--- Task data Enclosed Below ---

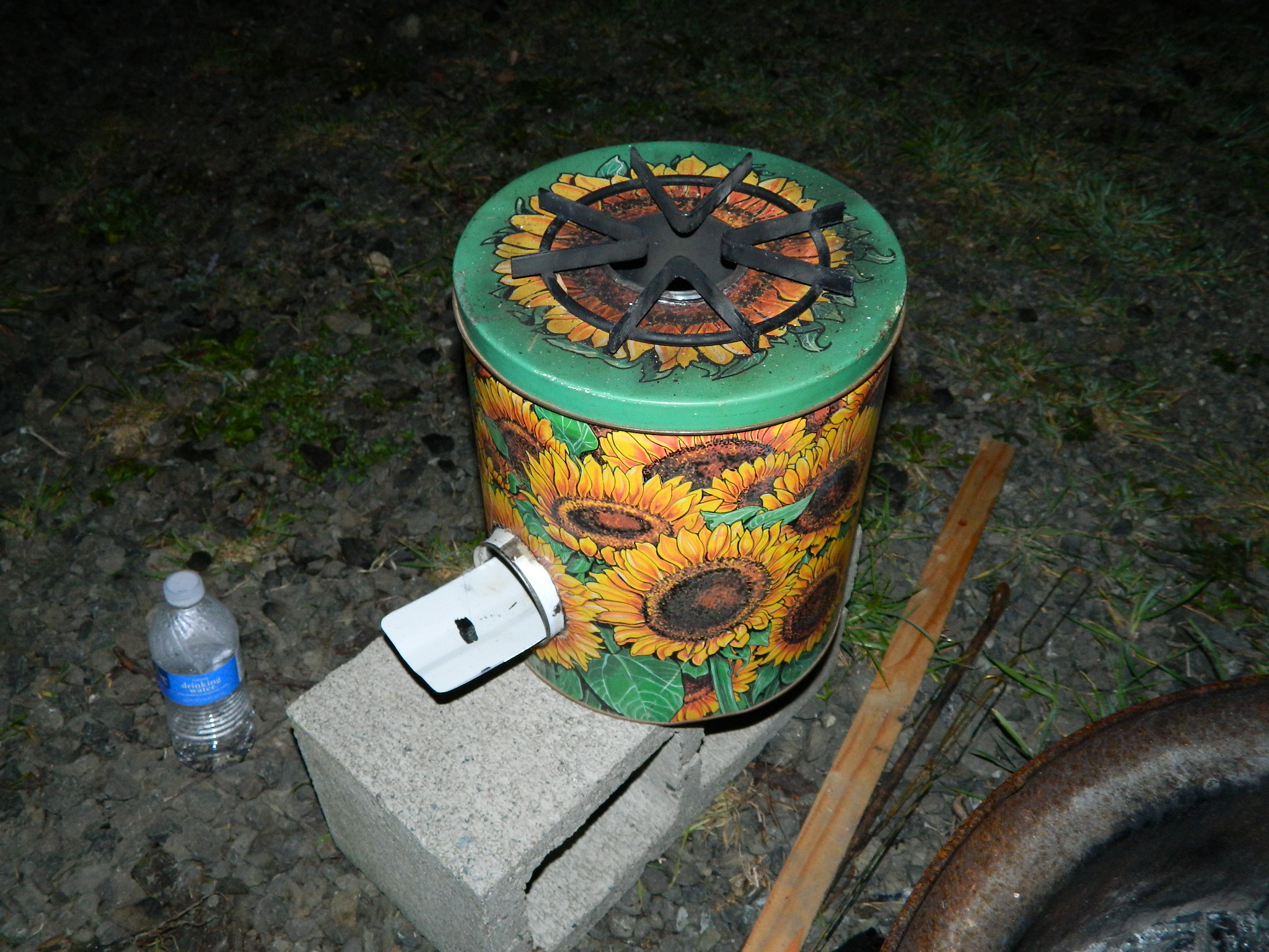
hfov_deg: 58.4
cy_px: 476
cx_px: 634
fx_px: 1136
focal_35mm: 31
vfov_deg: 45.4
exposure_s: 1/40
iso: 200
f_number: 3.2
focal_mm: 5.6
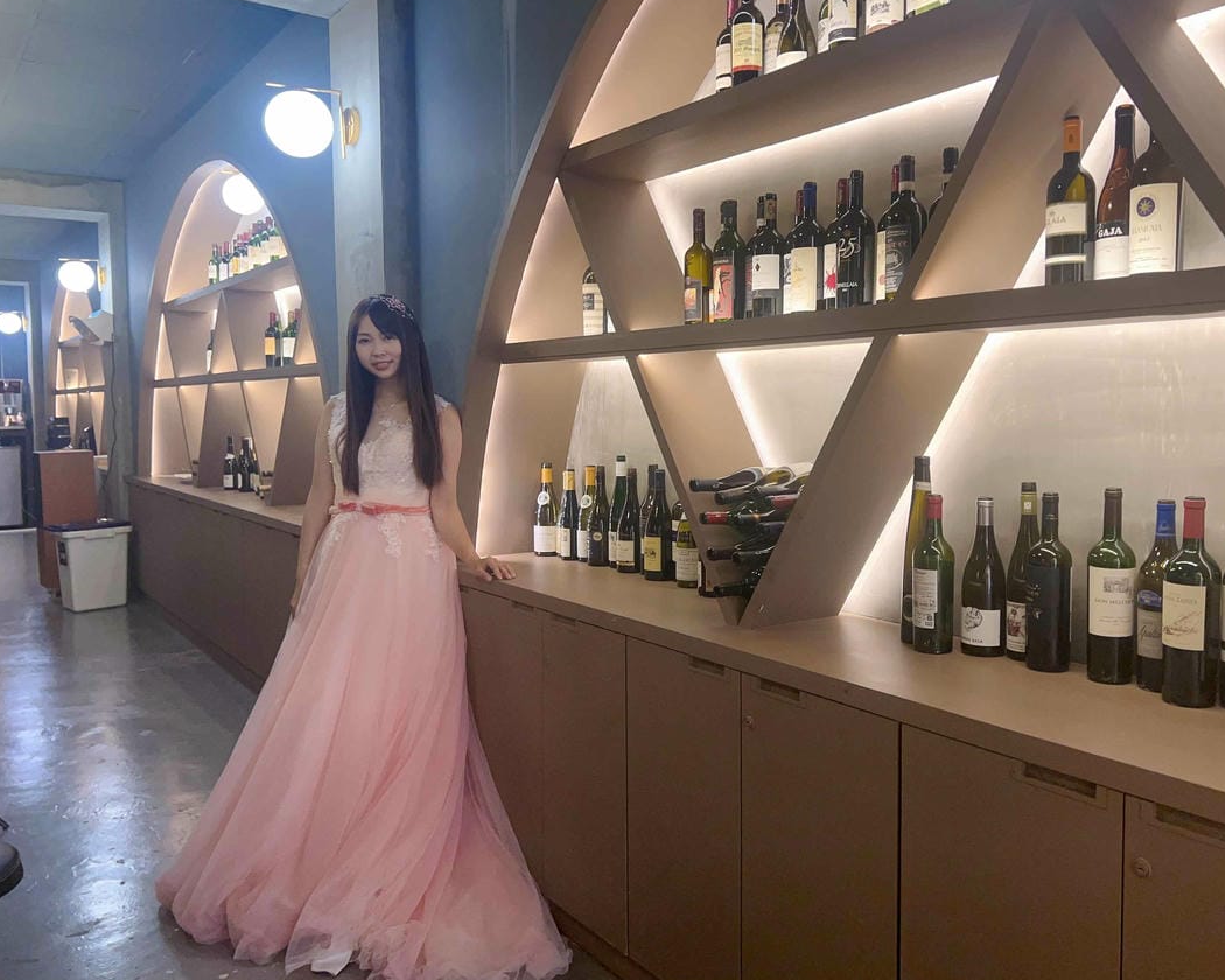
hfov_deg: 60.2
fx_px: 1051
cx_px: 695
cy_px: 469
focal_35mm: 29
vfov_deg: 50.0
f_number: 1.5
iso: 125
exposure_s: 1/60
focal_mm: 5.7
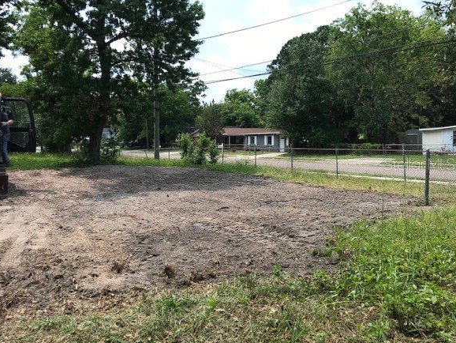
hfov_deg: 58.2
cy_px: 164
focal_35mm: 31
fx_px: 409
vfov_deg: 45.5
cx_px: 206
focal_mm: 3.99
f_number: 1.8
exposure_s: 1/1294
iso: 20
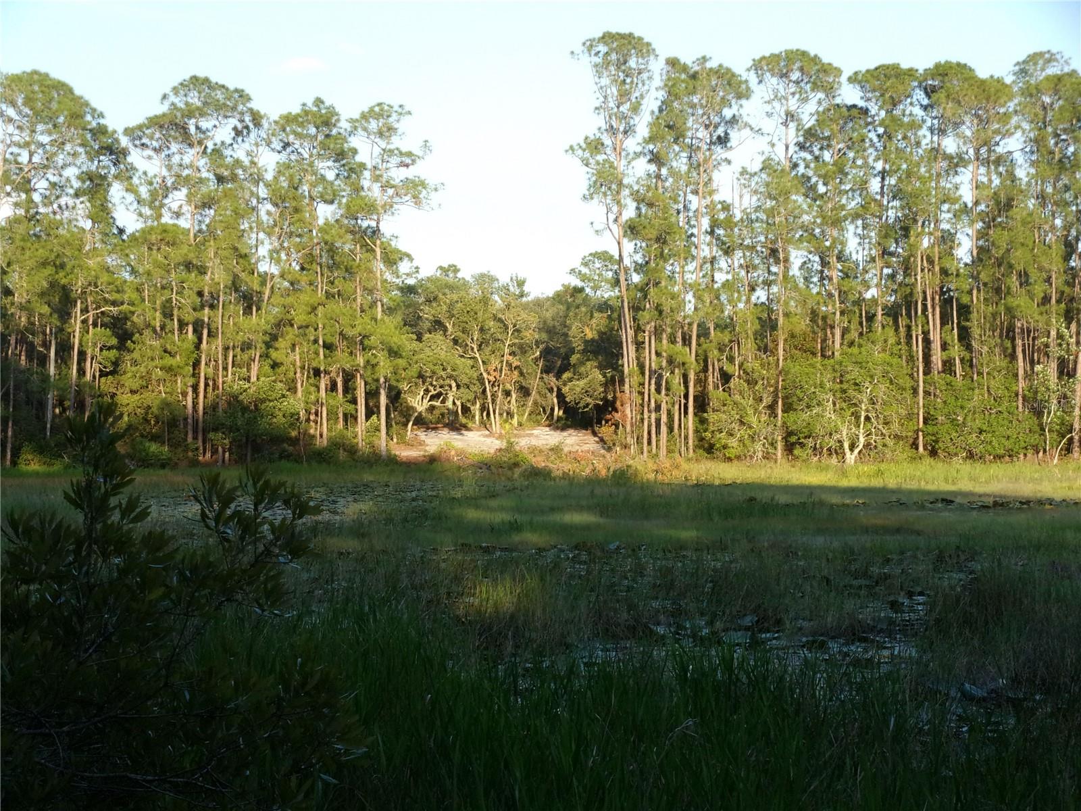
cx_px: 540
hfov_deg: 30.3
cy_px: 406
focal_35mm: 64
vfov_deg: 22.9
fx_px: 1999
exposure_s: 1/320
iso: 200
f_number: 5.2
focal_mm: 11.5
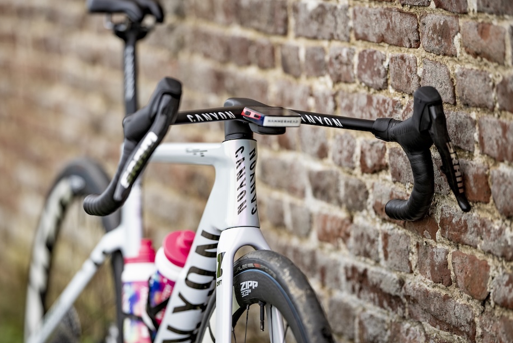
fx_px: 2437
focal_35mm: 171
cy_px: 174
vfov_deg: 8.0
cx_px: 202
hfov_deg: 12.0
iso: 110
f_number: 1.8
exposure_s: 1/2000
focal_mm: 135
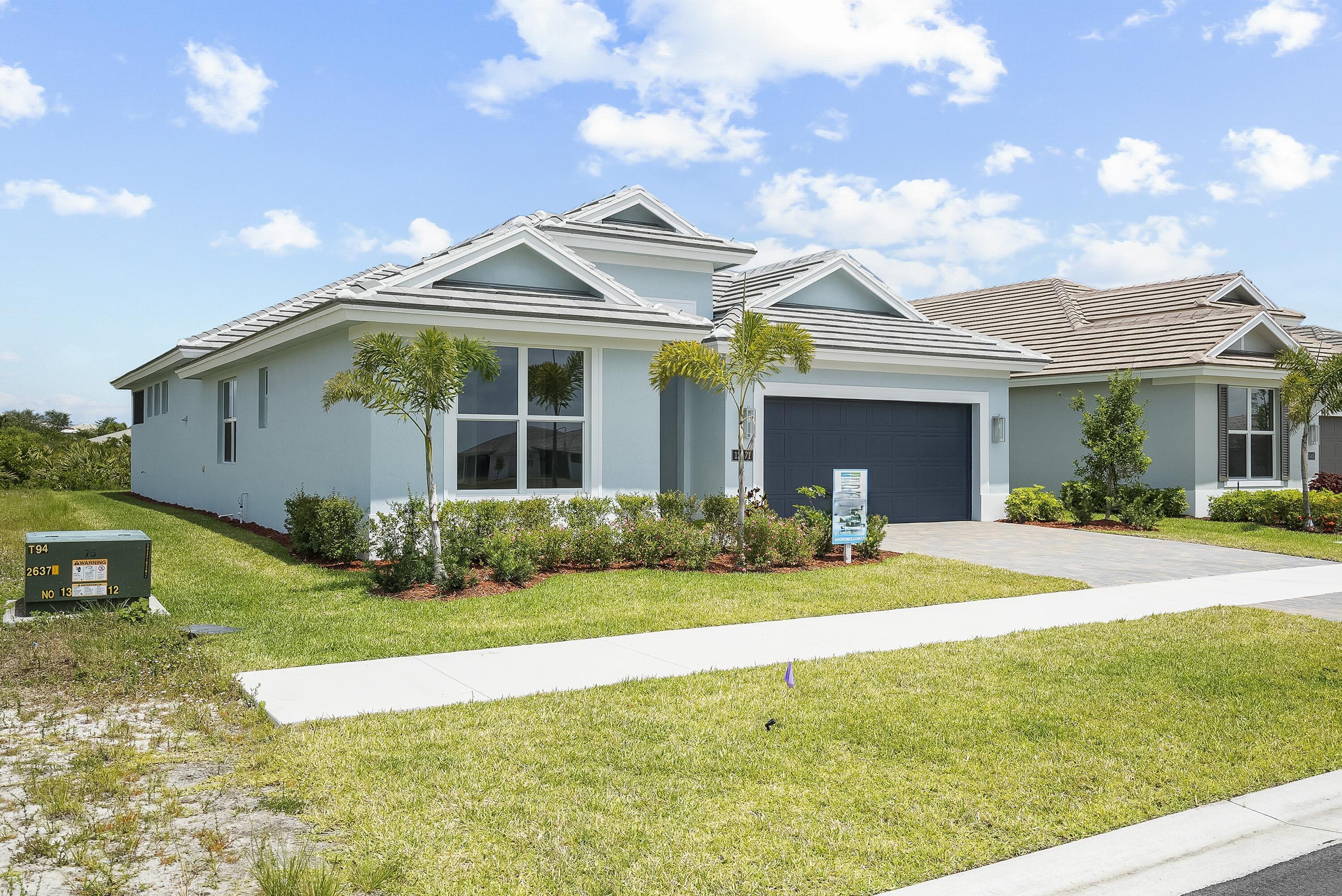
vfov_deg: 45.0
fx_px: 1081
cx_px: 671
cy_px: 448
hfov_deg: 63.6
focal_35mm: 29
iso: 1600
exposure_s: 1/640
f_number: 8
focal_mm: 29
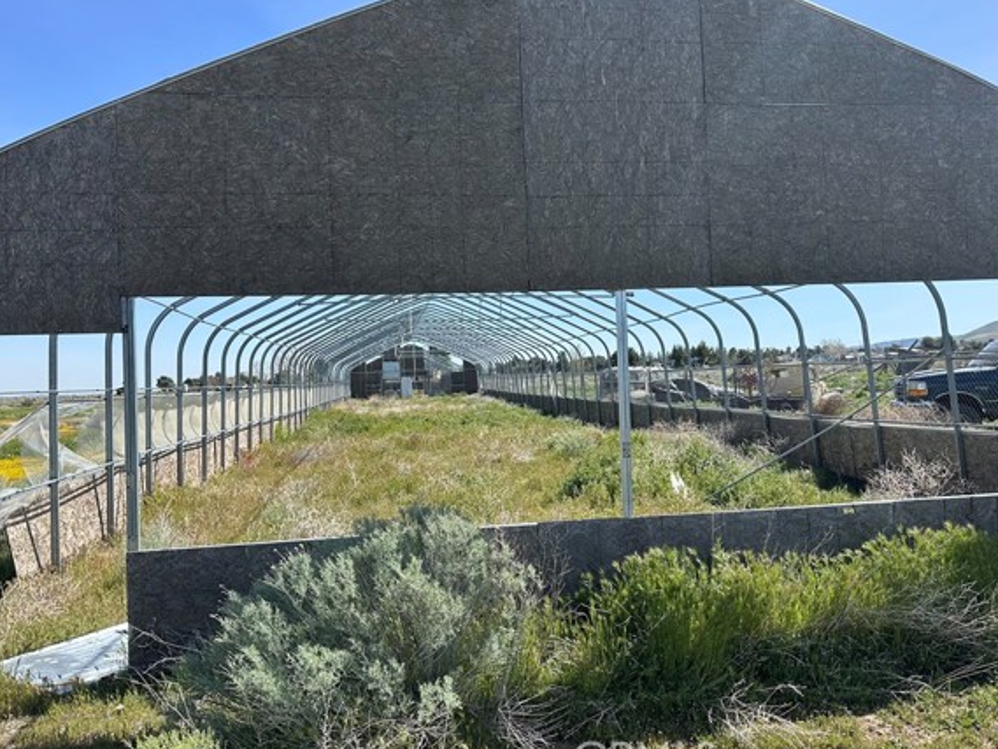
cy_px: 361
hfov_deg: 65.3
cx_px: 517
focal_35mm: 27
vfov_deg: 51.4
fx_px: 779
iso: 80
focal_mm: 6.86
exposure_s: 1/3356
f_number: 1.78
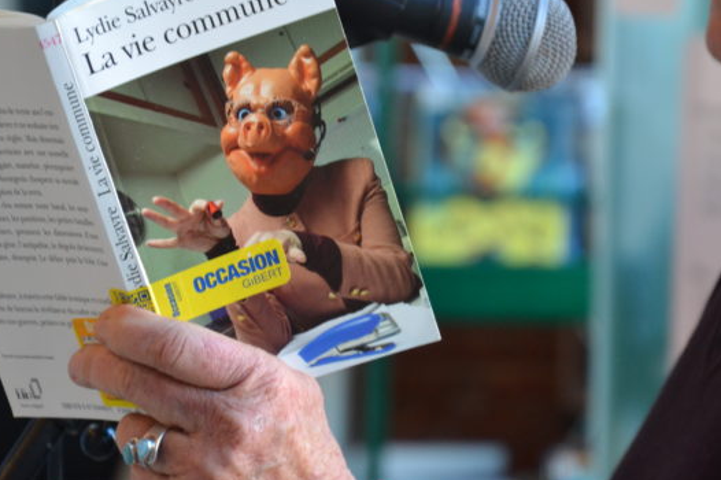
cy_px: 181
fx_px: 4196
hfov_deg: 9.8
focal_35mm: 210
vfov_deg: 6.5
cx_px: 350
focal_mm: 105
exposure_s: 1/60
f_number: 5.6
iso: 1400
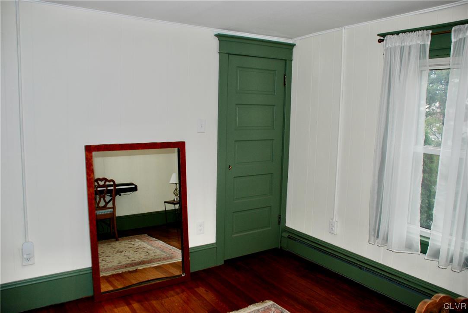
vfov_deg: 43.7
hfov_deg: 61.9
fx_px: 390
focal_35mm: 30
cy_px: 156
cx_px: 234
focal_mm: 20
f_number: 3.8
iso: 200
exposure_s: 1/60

--- End of Enclosed Task data ---

▸ **Exercise prompt**: What is needed is a word-for-word repeat of every line from the line with "fx_px: 4196" to the end of the entries above; leave out the pictures.

▸ **Response area**:
fx_px: 4196
hfov_deg: 9.8
focal_35mm: 210
vfov_deg: 6.5
cx_px: 350
focal_mm: 105
exposure_s: 1/60
f_number: 5.6
iso: 1400
vfov_deg: 43.7
hfov_deg: 61.9
fx_px: 390
focal_35mm: 30
cy_px: 156
cx_px: 234
focal_mm: 20
f_number: 3.8
iso: 200
exposure_s: 1/60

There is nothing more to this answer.